### Required work
Answer from the Waquoit profile:
(a) Who trained Waquoit?
(b) Which race did Waquoit win in two different years?
(c) In which state was Waquoit bred?

### Provided passage
>> Start

- Sire: Relaunch
- Grandsire: In Reality
- Dam: Grey Parlo
- Damsire: Grey Dawn
- Sex: Stallion
- Foaled: February 10, 1983
- Died: June 14, 2007 (aged 24)
- Country: United States
- Colour: Gray
- Breeder: Frank E. Mackle Jr.
- Owner: Joseph Federico
- Trainer: Guido Federico
- Record: 30: 19-4-3
- Earnings: US$2,225,360

Major wins
- Cape Cod Stakes (1985) Miles Standish Stakes (1985) Governor's Stakes (1985) Jamaica Handicap (1986) Yankee Handicap (1986) Brooklyn Handicap (1987, 1988) Michigan Mile And One-Eighth Handicap (1987) Massachusetts Handicap (1987) William Almy Jr. Handicap (1987) Jockey Club Gold Cup Stakes (1988) Governor's Handicap (Suffolk Downs) (1988)

Honours
- Waquoit Stakes at Suffolk Downs

= Waquoit =

American Thoroughbred racehorse

Waquoit (February 10, 1983-June 14, 2007) was an American Thoroughbred racehorse who won races at short and long distances en route to career earnings of more than $2.2 million.

==Background==
Standing close to seventeen hands, Waquoit was bred in Kentucky and sired by Relaunch, a multiple stakes winner who sired several top runners including two Breeders' Cup winners. Waquoit's dam was Grey Parlo, a daughter of Grey Dawn, the French Champion Two-Year-Old Colt who was the only horse to ever beat Sea-Bird and who became the leading broodmare sire in North America in 1990.

>> End

### Record set
>> Start

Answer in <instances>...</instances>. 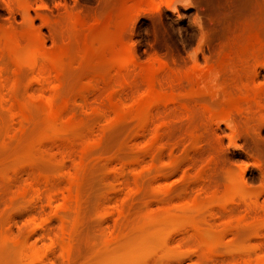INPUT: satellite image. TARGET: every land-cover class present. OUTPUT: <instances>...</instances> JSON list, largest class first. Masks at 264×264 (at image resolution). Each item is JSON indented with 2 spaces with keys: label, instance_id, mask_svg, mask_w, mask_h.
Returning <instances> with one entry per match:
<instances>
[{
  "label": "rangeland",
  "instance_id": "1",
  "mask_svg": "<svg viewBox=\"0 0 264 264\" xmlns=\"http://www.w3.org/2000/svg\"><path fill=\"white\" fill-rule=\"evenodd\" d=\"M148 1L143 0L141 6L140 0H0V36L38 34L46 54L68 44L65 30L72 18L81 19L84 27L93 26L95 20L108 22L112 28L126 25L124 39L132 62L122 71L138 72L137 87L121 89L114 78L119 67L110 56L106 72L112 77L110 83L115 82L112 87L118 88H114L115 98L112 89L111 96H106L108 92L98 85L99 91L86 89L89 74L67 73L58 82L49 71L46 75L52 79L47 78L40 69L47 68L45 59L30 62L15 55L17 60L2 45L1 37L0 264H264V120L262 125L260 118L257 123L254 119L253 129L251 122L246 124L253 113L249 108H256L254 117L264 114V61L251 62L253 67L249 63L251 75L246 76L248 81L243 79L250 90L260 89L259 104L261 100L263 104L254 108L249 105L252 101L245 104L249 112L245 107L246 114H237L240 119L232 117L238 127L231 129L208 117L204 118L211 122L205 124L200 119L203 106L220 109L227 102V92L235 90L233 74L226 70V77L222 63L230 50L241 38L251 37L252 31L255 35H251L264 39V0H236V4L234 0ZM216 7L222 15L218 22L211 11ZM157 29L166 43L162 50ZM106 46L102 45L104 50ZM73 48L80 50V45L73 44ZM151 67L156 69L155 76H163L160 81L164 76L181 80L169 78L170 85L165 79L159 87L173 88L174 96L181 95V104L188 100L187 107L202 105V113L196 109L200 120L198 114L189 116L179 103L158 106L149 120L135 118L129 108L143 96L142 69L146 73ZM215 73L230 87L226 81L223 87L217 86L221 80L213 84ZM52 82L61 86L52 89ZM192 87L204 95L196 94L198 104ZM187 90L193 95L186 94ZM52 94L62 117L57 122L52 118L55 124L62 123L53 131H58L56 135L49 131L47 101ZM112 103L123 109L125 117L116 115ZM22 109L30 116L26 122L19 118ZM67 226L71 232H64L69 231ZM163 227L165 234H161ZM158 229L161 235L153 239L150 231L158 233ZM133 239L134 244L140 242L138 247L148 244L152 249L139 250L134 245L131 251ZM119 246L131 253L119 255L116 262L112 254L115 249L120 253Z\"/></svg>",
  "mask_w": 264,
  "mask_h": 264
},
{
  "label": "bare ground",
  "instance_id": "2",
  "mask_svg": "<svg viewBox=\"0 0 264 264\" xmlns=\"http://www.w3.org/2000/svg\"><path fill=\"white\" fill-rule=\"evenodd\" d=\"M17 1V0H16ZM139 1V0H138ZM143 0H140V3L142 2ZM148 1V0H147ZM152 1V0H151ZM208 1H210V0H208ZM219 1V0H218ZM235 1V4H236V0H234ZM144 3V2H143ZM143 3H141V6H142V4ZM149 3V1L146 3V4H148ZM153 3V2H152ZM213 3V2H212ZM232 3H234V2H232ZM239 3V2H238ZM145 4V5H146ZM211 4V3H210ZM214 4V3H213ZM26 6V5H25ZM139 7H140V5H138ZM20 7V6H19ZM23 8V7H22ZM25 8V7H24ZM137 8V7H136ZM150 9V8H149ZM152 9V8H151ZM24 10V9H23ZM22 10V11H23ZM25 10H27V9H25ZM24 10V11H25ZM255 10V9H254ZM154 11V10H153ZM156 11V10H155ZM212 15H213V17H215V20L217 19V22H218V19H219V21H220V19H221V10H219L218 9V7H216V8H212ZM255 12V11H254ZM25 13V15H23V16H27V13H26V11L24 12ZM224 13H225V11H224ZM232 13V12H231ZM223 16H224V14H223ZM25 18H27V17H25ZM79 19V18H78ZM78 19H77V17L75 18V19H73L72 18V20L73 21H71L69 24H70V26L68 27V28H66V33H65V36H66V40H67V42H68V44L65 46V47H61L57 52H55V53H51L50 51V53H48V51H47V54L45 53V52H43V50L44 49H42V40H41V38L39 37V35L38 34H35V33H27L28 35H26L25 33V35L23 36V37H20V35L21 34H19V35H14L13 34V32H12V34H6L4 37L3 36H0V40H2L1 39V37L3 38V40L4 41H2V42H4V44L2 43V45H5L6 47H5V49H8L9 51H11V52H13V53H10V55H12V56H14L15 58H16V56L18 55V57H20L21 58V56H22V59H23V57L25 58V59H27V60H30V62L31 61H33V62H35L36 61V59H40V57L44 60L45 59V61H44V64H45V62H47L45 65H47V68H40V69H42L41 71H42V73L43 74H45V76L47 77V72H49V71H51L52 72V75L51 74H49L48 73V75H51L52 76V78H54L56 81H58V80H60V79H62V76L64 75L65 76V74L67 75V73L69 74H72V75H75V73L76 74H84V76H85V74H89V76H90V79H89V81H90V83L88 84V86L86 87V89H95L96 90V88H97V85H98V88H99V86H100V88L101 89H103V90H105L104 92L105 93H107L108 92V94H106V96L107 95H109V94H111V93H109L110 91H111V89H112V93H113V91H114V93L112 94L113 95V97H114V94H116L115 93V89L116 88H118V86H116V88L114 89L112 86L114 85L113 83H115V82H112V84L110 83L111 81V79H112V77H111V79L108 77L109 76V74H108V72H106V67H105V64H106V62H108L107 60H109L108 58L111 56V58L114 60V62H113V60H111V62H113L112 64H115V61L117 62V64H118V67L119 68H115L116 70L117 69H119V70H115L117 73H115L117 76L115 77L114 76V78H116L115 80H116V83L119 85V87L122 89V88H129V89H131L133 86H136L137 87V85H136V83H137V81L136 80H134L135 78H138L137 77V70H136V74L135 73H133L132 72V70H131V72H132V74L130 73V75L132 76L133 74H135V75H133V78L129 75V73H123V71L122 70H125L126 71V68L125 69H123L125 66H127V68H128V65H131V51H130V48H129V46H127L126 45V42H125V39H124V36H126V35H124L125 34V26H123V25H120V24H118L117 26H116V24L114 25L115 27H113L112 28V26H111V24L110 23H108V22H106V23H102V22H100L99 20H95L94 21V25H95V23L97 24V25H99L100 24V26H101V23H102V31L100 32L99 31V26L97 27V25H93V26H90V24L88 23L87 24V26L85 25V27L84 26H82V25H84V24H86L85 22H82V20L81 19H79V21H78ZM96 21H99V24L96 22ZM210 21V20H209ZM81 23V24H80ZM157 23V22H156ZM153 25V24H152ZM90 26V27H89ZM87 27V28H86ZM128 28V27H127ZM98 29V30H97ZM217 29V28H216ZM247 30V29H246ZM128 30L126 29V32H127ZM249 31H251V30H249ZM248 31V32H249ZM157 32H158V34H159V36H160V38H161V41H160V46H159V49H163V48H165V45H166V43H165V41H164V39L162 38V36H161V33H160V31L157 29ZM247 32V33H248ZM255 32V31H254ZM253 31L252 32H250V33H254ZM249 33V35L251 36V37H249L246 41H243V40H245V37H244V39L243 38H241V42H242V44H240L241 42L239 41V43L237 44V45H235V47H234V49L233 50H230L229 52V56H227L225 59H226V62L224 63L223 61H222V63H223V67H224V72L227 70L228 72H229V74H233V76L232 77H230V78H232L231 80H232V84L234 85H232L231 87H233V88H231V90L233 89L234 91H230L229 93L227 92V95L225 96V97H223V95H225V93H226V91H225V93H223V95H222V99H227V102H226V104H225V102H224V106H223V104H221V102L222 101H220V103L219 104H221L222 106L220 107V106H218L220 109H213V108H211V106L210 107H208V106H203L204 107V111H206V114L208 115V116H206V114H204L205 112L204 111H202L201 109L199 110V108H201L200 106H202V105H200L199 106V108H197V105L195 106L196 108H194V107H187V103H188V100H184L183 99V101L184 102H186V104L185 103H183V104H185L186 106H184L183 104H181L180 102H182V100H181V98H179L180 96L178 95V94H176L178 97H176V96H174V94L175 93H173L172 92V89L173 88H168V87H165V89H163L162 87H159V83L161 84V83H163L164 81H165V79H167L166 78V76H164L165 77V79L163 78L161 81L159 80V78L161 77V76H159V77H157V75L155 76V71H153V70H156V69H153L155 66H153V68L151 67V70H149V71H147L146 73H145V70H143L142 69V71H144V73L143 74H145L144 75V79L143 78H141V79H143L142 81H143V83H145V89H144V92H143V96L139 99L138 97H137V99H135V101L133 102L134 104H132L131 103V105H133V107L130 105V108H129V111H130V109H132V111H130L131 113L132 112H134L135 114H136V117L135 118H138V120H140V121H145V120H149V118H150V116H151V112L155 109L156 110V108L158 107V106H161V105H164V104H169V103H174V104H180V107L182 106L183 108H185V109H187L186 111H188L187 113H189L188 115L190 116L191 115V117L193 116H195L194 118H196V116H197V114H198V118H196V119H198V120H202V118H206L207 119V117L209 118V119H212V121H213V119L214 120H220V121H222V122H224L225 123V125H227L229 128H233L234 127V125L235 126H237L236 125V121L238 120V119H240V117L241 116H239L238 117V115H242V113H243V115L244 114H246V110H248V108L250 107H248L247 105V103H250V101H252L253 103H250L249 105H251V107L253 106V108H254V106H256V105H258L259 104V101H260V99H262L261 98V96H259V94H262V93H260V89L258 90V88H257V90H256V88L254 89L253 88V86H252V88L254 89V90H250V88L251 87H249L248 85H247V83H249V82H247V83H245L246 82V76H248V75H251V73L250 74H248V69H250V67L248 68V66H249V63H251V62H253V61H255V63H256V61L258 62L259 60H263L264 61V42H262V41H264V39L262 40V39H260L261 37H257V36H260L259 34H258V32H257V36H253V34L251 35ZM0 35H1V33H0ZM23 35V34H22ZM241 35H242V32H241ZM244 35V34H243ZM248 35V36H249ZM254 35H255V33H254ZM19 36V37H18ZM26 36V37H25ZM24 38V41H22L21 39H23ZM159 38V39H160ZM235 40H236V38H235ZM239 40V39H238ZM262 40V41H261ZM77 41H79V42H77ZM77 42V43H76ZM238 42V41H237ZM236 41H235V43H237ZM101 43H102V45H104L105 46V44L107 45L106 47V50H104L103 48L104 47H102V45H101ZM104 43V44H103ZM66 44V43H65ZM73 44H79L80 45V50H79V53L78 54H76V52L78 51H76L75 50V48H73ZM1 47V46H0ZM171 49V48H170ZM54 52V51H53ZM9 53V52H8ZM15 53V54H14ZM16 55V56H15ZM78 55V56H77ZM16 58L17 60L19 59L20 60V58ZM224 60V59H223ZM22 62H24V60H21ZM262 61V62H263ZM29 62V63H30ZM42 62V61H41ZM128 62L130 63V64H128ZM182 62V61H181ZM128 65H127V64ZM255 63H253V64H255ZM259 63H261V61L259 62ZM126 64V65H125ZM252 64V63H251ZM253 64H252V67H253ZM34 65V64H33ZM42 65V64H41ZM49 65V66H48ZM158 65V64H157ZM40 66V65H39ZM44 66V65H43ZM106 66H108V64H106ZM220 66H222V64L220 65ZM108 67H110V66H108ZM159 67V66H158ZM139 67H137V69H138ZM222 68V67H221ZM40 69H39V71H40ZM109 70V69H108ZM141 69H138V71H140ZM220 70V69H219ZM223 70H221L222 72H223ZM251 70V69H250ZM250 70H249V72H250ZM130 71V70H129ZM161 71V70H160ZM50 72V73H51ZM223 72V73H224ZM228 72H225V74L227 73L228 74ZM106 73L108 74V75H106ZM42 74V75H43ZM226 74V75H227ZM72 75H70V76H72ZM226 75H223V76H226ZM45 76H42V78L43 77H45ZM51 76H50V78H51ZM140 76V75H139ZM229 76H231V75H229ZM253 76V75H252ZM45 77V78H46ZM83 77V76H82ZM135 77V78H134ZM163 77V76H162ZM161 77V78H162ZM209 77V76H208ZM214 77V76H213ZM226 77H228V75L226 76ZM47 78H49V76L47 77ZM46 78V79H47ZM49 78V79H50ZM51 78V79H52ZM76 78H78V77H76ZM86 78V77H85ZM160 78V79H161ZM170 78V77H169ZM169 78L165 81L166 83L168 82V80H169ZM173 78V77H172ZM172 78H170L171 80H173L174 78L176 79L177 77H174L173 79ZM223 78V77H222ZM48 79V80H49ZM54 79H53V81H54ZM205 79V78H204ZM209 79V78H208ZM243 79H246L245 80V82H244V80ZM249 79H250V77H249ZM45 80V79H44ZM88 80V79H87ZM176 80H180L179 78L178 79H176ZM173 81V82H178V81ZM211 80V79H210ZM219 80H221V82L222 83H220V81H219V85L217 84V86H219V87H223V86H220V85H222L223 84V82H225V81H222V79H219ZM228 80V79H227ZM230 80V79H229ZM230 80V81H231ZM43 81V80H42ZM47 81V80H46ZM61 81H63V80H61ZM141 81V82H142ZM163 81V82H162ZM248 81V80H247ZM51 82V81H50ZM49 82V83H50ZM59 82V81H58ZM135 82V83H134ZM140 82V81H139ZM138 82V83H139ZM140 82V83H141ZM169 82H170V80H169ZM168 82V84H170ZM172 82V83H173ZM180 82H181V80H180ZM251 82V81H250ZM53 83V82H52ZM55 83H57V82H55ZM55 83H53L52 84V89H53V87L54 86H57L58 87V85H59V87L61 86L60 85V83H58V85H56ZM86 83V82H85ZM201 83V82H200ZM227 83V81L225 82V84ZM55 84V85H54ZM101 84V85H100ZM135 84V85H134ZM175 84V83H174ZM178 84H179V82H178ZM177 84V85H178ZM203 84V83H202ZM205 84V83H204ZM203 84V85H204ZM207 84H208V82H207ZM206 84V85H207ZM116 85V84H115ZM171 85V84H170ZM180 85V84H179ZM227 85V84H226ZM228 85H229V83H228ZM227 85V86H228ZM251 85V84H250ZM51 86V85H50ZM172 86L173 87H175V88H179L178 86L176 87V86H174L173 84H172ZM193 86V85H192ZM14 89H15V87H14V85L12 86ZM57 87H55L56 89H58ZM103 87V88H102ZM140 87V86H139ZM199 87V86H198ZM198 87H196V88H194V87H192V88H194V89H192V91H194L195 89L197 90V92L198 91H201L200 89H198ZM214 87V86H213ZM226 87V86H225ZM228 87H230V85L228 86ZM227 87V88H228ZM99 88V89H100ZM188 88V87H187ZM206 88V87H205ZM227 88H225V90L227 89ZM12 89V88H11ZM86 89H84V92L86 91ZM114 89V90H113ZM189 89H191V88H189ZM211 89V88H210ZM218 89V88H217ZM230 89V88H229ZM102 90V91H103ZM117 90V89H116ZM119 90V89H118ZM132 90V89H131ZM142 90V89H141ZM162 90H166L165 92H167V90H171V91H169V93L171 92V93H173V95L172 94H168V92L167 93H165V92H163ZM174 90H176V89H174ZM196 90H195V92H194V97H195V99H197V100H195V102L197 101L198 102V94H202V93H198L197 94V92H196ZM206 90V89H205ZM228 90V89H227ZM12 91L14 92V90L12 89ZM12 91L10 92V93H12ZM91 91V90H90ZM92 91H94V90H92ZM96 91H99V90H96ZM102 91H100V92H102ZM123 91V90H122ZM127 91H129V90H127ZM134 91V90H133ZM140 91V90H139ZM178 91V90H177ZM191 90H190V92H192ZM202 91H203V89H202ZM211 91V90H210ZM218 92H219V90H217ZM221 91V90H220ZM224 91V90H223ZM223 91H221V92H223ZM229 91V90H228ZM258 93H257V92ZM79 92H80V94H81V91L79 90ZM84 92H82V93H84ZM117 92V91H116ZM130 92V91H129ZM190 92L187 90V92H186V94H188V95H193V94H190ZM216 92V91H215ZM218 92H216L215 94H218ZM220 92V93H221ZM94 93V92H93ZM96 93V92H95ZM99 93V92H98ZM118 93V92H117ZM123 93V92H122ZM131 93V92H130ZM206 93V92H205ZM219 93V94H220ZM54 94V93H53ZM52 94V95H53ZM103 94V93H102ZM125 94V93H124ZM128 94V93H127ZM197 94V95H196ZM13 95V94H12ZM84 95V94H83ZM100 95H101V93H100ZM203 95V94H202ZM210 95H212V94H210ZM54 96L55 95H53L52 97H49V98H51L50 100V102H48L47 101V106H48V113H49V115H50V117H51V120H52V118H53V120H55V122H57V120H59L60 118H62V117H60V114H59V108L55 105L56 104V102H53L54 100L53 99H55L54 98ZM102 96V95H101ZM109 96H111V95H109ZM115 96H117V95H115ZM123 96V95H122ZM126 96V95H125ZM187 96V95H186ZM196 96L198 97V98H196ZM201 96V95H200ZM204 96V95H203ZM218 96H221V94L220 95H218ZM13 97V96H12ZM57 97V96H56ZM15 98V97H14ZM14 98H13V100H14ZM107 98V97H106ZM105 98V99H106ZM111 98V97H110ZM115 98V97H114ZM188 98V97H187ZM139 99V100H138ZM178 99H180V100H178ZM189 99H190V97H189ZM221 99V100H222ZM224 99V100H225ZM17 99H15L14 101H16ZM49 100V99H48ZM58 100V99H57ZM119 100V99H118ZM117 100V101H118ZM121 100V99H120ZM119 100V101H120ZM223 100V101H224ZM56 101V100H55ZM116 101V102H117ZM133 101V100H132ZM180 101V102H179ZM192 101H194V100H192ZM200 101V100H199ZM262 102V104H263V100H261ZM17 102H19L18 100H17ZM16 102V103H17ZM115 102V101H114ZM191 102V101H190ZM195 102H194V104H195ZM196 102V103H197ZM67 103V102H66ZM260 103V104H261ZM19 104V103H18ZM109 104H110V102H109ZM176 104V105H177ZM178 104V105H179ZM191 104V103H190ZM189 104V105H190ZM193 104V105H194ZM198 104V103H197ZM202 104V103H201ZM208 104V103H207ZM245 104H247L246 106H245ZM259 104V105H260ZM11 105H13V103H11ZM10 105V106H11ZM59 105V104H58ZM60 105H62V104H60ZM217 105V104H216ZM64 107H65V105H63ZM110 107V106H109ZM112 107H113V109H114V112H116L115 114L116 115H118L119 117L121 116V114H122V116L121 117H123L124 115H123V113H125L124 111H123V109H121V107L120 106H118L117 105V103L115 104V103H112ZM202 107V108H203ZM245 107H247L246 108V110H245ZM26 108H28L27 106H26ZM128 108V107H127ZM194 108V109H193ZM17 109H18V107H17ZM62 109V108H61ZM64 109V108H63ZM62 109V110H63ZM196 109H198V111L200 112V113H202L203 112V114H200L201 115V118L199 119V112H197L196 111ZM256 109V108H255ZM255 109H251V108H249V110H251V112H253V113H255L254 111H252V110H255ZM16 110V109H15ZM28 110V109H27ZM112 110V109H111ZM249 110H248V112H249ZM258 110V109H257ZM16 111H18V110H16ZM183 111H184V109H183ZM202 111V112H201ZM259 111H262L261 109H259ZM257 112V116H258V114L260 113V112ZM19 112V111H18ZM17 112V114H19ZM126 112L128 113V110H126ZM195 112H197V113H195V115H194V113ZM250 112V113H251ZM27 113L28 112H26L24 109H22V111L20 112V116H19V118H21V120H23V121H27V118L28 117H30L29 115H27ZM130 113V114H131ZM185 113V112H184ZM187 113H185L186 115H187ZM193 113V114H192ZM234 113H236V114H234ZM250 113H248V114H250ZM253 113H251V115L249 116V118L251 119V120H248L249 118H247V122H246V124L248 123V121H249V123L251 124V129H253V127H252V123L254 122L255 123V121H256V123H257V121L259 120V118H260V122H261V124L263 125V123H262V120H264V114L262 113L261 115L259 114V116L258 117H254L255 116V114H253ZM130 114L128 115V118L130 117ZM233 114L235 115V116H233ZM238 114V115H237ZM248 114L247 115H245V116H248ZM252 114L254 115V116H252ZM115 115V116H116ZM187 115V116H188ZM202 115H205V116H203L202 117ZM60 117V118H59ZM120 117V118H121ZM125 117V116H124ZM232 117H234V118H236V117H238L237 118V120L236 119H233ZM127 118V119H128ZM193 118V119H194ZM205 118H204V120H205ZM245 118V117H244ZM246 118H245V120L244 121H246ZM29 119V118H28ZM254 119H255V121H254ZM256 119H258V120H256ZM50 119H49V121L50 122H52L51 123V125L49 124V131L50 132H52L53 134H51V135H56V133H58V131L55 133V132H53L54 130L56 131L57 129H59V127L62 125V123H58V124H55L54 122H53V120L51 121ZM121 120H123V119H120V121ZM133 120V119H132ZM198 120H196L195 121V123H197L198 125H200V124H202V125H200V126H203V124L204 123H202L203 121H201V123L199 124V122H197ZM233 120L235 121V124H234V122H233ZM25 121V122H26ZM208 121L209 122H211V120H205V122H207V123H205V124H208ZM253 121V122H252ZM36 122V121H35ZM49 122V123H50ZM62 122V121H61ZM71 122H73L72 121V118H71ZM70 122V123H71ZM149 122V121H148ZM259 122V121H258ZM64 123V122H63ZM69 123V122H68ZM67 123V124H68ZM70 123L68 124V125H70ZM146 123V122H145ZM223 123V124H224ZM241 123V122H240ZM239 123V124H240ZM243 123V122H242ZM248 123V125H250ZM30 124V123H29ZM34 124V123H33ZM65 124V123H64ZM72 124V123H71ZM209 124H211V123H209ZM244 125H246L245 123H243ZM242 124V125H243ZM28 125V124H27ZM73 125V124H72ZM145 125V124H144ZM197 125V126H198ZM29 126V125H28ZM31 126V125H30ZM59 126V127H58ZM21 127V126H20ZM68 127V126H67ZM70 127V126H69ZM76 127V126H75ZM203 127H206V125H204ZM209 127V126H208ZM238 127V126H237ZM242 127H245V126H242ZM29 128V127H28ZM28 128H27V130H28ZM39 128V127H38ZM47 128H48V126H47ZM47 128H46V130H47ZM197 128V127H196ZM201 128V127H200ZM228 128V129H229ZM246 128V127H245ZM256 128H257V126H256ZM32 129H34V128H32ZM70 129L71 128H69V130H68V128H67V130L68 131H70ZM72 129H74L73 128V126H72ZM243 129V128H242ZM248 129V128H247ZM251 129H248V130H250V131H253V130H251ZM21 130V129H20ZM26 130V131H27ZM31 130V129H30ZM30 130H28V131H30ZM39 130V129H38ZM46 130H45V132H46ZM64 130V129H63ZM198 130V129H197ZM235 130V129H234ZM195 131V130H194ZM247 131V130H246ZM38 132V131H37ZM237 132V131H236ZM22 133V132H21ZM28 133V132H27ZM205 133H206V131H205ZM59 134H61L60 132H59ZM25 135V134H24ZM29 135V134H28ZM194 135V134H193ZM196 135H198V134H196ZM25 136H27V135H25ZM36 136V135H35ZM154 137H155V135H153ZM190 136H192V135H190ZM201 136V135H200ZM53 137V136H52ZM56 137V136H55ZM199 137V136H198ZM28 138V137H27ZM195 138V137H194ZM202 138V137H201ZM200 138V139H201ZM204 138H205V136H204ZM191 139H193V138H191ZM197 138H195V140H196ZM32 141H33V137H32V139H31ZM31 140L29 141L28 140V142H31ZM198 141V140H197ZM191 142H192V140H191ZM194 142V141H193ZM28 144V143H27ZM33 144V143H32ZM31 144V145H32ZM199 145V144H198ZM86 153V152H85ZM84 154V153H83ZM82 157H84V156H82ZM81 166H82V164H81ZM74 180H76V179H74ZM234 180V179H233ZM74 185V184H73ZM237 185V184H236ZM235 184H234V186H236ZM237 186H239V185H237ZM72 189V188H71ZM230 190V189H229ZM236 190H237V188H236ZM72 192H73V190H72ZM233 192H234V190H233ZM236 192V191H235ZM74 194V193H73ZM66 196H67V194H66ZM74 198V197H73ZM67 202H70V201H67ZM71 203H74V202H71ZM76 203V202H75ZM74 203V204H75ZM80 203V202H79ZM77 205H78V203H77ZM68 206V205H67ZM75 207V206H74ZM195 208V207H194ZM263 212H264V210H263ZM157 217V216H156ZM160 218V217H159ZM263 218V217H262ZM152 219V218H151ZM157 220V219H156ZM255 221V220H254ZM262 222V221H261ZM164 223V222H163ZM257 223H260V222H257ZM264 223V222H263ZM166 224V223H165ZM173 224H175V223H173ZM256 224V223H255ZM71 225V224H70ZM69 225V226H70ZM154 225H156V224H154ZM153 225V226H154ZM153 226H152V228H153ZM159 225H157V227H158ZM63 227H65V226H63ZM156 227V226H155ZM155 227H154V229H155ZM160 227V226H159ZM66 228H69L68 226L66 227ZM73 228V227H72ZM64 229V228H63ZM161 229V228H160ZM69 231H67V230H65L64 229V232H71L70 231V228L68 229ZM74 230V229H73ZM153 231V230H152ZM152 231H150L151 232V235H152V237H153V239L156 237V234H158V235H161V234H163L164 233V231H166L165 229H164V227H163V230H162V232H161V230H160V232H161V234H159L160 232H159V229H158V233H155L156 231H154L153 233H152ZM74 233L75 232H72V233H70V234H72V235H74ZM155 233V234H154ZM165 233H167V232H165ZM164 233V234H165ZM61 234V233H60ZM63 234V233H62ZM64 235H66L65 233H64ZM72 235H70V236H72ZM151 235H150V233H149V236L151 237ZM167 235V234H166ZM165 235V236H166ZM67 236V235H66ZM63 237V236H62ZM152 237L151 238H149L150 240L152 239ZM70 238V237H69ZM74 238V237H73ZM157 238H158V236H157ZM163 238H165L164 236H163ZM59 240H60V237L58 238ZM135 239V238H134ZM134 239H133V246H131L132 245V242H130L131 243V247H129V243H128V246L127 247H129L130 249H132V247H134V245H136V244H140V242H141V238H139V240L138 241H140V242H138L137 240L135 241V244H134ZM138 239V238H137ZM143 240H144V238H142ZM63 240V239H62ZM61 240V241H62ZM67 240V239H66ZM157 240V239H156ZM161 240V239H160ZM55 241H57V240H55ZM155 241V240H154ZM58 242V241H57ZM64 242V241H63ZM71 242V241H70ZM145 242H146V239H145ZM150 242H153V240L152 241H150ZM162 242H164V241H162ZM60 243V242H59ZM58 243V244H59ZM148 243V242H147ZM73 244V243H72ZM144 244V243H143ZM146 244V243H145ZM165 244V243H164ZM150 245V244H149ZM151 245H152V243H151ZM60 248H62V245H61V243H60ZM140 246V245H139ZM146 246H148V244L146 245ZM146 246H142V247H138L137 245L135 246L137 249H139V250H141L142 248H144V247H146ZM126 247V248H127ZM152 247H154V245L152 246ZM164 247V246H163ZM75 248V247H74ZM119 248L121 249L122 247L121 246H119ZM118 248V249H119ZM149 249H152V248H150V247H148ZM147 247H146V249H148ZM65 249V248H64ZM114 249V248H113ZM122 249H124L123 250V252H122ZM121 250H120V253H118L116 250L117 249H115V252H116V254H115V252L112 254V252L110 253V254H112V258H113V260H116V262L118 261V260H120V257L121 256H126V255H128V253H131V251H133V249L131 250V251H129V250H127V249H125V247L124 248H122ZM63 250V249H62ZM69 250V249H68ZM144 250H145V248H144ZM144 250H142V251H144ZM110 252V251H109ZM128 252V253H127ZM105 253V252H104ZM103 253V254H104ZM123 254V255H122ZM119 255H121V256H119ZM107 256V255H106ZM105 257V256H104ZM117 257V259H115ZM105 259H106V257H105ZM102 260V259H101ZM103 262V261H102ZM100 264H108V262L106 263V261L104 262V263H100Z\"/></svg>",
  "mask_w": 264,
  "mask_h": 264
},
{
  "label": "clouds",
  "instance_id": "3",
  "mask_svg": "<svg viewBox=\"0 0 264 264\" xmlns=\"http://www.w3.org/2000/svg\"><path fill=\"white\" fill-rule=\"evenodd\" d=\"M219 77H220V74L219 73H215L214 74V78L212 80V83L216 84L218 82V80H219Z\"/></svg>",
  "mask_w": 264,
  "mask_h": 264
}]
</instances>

>> End
>> Start

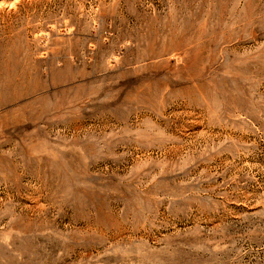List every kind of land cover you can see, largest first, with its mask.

>> End

### Finished task
(a) Guido Federico
(b) The Brooklyn Handicap, in 1987 and 1988
(c) Kentucky